Galaxy HUDF-JD2 (High-Redshift Galaxy Candidate) captured by the Hubble Space Telescope for September 3
September 3High-Redshift Galaxy CandidateGalaxies

Galaxy HUDF-JD2

Observed in 2003

About This Image

The small red object at the center of this image (just above the large spiral galaxy) is one of the most distant galaxies ever seen. Called HUDF-JD2, it is one of about 10,000 galaxies found in the Hubble Ultra Deep Field.

Scientific Significance

HUDF-JD2 became important because it was proposed as a very massive galaxy candidate in the first billion years of cosmic history. If such systems were common, galaxies must have assembled stars much faster than many early models predicted. Even when follow-up studies revise redshift or mass estimates, candidates like HUDF-JD2 remain scientifically valuable: they test the limits of photometric redshift methods, motivate deeper spectroscopy, and sharpen our understanding of selection effects in deep surveys. In practice, it is a case study in how frontier cosmology progresses through iterative measurements and improved instrumentation.

Observation Details

Hubble identified HUDF-JD2 in the Ultra Deep Field using multi-band imaging from ACS and infrared follow-up.

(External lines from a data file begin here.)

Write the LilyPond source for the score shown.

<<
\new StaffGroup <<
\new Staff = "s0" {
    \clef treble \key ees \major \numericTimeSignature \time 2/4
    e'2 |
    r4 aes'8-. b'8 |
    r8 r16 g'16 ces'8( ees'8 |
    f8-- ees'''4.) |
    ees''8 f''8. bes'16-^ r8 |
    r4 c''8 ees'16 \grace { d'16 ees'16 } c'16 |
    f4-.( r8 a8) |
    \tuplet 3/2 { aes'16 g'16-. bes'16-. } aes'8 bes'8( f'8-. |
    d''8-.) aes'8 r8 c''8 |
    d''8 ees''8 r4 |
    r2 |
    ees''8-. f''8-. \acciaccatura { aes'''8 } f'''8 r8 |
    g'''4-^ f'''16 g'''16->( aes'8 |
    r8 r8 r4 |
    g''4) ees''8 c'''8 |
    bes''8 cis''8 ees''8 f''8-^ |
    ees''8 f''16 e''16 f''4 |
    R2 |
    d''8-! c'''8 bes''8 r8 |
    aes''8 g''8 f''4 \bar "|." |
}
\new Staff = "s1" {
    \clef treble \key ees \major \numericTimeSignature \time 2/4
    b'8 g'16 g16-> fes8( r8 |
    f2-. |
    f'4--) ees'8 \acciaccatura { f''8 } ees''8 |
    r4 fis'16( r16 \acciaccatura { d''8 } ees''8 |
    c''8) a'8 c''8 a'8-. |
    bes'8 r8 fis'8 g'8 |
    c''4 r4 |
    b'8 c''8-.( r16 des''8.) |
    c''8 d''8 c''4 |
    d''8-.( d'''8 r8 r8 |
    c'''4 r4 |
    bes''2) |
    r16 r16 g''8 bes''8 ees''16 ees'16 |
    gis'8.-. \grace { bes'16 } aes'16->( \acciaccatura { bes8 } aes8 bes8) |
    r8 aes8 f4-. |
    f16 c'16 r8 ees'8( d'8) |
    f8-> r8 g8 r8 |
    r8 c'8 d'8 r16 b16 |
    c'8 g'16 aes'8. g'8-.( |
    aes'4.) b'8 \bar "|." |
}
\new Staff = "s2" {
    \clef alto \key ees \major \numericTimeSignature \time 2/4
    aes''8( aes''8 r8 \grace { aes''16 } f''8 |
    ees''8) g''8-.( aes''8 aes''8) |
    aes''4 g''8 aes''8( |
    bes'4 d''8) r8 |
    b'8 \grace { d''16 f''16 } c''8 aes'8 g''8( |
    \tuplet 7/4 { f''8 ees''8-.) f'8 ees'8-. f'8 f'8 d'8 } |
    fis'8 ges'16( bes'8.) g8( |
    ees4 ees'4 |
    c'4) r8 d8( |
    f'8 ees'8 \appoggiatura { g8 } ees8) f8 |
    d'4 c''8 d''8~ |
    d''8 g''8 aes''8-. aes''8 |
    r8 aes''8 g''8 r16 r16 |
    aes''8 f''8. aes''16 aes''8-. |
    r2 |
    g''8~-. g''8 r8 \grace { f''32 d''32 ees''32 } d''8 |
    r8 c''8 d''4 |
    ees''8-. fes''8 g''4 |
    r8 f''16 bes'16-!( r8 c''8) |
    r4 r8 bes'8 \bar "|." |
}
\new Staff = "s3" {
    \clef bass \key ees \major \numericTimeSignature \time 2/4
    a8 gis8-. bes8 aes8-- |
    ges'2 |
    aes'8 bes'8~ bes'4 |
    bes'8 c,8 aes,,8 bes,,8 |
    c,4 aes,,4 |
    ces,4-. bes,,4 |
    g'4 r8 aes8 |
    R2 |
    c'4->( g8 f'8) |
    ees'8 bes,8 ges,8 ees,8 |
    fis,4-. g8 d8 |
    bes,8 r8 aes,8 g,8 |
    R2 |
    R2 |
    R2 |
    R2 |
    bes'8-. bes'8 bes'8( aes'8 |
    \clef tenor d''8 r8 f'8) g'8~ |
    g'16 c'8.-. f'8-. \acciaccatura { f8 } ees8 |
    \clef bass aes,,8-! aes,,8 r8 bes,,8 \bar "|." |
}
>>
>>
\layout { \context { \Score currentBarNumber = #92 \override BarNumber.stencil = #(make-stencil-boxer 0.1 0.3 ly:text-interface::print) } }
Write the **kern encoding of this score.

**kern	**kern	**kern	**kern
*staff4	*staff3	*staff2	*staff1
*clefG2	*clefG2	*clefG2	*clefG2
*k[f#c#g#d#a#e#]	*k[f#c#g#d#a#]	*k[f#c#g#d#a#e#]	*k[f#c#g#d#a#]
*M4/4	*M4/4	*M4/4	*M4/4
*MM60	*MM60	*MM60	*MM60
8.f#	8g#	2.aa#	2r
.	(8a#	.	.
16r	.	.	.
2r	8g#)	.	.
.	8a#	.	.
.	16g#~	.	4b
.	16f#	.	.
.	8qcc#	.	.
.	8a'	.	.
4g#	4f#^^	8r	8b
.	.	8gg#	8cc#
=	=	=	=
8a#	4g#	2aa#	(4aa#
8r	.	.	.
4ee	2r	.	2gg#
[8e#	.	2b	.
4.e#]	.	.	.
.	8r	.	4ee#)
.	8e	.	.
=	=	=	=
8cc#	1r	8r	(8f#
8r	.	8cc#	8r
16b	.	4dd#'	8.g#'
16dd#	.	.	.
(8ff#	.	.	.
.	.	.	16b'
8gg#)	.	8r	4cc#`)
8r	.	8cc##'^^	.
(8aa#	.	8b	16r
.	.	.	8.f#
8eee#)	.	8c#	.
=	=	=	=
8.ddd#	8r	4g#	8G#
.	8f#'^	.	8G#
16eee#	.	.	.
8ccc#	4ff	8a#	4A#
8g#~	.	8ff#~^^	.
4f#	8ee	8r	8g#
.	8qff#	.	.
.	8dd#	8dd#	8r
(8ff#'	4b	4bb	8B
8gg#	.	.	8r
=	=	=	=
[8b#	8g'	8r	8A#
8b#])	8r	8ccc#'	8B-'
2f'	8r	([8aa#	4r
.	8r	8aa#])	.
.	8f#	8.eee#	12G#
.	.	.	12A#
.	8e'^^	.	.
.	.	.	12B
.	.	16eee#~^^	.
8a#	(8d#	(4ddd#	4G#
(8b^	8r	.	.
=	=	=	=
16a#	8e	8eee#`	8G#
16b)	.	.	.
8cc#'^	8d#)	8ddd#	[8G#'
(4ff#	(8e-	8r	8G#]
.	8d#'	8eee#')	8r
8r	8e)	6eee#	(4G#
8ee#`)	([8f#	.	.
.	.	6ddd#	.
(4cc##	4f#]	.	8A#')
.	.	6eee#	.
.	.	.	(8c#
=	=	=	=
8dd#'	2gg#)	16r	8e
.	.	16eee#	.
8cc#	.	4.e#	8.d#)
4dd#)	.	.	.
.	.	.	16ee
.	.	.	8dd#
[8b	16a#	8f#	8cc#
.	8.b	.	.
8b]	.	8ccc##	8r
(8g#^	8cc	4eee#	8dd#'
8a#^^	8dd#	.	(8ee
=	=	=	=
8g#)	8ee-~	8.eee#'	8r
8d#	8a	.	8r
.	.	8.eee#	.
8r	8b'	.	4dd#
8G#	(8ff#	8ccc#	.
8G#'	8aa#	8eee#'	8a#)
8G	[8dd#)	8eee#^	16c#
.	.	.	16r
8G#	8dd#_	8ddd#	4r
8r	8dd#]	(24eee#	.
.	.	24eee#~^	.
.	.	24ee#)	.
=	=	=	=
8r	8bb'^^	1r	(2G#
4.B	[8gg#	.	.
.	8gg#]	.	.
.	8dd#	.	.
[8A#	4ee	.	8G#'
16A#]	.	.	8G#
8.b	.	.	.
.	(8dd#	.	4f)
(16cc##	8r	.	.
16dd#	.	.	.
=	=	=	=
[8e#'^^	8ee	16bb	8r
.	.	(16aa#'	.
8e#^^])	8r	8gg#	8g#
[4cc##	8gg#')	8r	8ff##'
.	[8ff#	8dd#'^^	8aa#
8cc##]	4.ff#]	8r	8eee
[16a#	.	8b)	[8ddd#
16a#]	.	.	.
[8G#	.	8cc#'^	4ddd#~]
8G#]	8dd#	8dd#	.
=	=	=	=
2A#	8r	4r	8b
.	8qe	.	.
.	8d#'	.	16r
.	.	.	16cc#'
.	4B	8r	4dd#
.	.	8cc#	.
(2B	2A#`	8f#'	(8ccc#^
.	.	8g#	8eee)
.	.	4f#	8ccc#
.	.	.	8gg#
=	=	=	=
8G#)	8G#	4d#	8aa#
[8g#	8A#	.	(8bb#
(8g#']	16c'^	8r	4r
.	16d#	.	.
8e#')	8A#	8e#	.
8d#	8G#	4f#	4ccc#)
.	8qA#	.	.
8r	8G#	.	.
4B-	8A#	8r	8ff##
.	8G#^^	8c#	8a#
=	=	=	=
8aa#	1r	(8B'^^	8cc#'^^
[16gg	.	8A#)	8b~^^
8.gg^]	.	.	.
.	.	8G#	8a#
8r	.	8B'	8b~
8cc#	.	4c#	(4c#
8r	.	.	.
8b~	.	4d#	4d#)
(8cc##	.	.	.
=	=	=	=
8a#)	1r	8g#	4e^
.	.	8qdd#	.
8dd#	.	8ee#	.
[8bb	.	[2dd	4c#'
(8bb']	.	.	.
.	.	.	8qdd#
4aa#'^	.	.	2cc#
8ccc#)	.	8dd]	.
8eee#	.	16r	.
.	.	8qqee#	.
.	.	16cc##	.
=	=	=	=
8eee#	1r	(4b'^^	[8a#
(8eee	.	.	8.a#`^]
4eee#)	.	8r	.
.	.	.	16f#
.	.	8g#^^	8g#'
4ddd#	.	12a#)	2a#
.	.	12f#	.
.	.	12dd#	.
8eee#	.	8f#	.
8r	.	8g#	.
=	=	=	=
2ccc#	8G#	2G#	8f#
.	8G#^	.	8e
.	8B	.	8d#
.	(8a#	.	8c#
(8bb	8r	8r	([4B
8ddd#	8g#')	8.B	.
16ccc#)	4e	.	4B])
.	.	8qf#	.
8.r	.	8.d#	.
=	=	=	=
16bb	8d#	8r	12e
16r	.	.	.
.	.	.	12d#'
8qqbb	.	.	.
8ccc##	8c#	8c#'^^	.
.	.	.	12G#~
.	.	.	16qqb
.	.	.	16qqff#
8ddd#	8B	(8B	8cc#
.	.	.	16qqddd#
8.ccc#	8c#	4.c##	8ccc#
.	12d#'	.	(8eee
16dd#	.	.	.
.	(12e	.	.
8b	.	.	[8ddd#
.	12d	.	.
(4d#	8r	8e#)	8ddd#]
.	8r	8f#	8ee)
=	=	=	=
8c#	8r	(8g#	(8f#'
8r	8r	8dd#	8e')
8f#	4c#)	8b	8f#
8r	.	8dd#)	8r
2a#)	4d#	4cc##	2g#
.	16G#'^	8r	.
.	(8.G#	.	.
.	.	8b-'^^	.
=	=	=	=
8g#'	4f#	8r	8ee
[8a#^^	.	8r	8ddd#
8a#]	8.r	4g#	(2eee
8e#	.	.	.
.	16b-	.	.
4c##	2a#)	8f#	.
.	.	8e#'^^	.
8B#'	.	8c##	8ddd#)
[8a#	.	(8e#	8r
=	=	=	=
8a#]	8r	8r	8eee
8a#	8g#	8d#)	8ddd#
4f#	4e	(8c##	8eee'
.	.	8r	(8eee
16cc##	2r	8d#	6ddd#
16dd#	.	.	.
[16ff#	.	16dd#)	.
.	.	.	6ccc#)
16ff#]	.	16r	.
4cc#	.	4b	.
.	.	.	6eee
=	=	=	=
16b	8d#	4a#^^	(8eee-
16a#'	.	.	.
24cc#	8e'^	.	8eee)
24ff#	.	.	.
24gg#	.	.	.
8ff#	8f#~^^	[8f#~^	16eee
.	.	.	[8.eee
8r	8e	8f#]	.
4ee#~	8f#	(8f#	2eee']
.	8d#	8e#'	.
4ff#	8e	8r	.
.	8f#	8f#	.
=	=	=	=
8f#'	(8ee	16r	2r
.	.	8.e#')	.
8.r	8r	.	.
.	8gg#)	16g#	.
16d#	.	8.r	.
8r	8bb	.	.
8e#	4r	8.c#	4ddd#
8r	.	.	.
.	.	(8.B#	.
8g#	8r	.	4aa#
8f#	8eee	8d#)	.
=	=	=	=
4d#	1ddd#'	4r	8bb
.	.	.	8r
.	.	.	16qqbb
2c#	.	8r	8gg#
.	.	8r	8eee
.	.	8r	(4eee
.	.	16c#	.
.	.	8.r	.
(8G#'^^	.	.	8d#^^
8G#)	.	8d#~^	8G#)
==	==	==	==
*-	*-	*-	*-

The object is very faint in optical bands but stronger in infrared filters, a pattern consistent with high redshift where the Lyman break shifts beyond visible light. Researchers modeled its spectral energy distribution by combining flux measurements across filters and comparing them with galaxy templates. Because no strong emission lines were available in the original imaging data, interpretation depended on careful photometry, deblending from nearby sources, and statistical redshift fitting.

Location in the Universe

Constellation

Fornax

Distance from Earth

About 13 billion light-years

Fun Facts

  • 1

    HUDF-JD2 appears as a tiny red smudge because its ultraviolet light has been stretched into infrared wavelengths by cosmic expansion.

  • 2

    Astronomers estimated that it may have built up a large stellar mass very early, making it a surprising object for galaxy formation models.

  • 3

    Objects like this are found by combining many filters and searching for color signatures of the Lyman break at extreme redshift.